There aren’t many guitarists who make playing look so easy as Slash does.
He could be playing some of the most difficult songs ever conceived, and even when he’s flying off the handle and tearing through every single scale, it’s almost like the idea of him screwing up doesn’t even occur to anyone when he’s playing. His hands always found a way to craft the perfect melody on every Guns N’ Roses song, but he was aware when some artists were good enough to make him want to throw the guitar down for the last time.
Then again, Slash was almost destined to be a star based on the kind of records he was listening to. He had his fair share of training in genres like the blues every time he played, but there were more than a few records like Aerosmith’s Rocks that changed his entire brain chemistry when he heard it. Nothing sounded that cool to him when he started, and he was going to spend the rest of his career chasing after that same kind of high.
And when you look at the way that he played on many of those early Guns songs, his style is almost a love letter to the guitarists that came before him. You can hear a little bit of Jimmy Page here and there and every once in a while an Eric Clapton lick that pops out of the blue, but no matter how many times he played, the solos that he wrote felt carefully calculated. There was no room for him to improvise when he hit on something this perfect, but Jeff Beck was a much different animal than that.
Beck seemed to be playing off instinct every single time he strapped on a guitar, and even if he wasn’t the most insane guitar player in the world by any stretch, there was no one who could have imagined playing like him. He was using every song as an opportunity to test the limits of guitar, and even when he was working on some of his classic tunes, he would consciously hide his guitar playing from the rest of the band so no one could hear what he was doing.

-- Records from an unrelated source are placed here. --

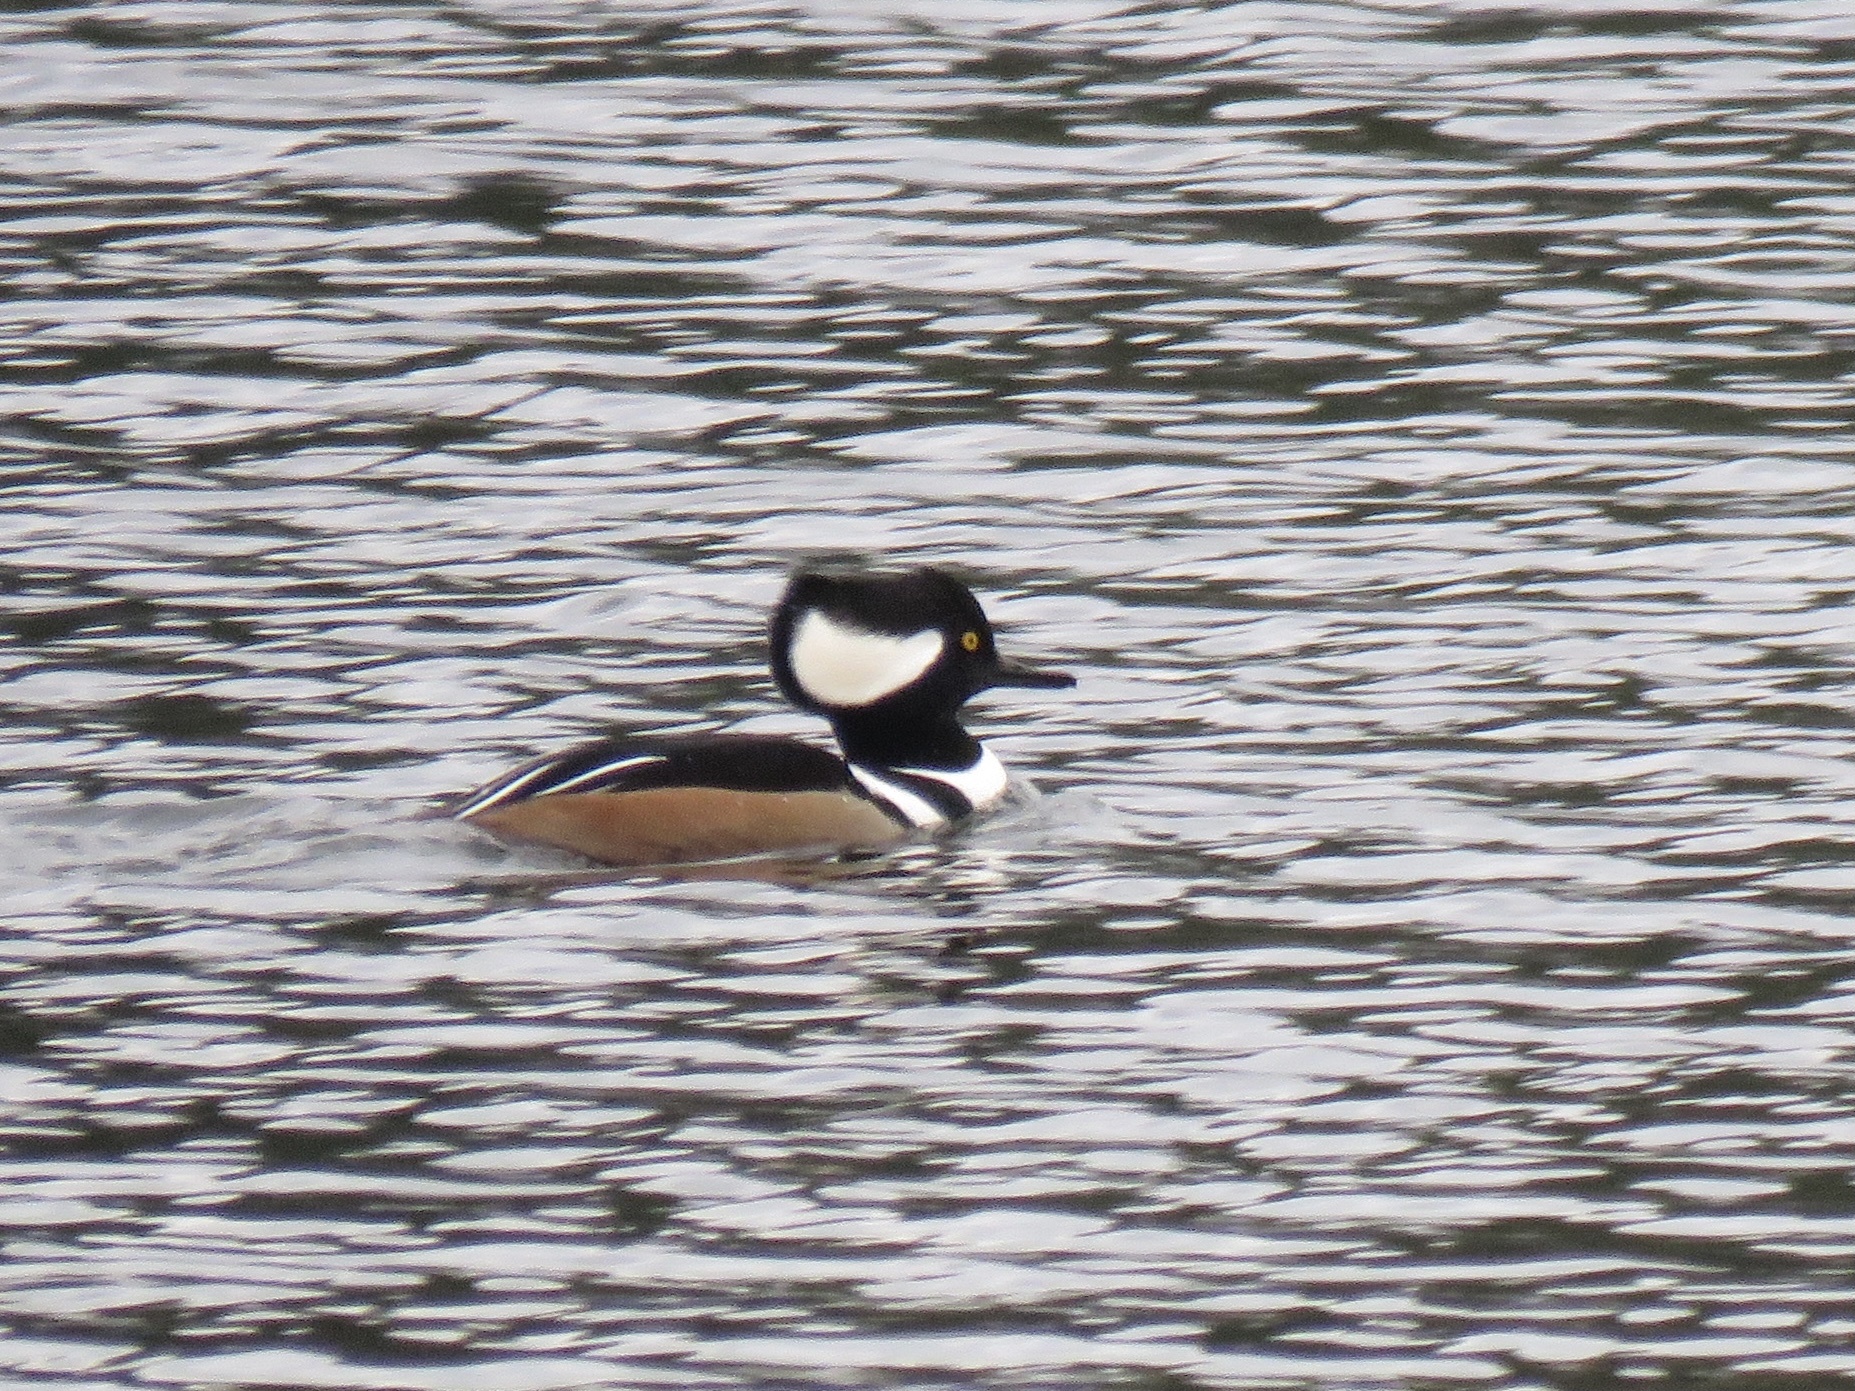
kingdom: Animalia
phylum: Chordata
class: Aves
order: Anseriformes
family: Anatidae
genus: Lophodytes
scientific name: Lophodytes cucullatus
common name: Hooded merganser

Slash had already begun his own musical journey by the time that Beck hit his evergreen period, but playing with him was the education that the guitarist didn’t know he needed. He thought that he had his whole life figured out now that he was in Guns N’ Roses, but being able to jam with Beck made him realise that he was barely scratching the surface of what his instrument could do.
Sure, he could play scales, but the idea of competing with Beck was enough for Slash to reconsider his entire career, saying, “Jeff is truly one of the greats. I was in a jam session with him, Joe Perry, Lenny Kravitz and Gilby, and Jeff was playing all this amazing shit while simultaneously talking to me. I wanted to pack it up that day, send the amps home and find a nice, little job selling life insurance or something. I was thinking, “Hmmm, real estate-there could be a future in that.”
At the same time, it’s not hard to see where Slash was coming from. Beck was the kind of guitarist who had every base covered when it came to rock and roll guitar playing, and looking at how far he stretched himself up until the day he died, there’s no one in the entire world not named Jimi Hendrix that did more for the instrument, even if he didn’t hog the spotlight as much as someone like Page or Clapton.
Beck was just happy to have pushed himself as hard as he could go, and while Slash was content to have found a spot in rock history, it’s people like Beck that showed him that you should always do your homework when it comes to your instrument. Because no matter how much people like to showboat when playing their favourite songs, there are always more avenues to explore.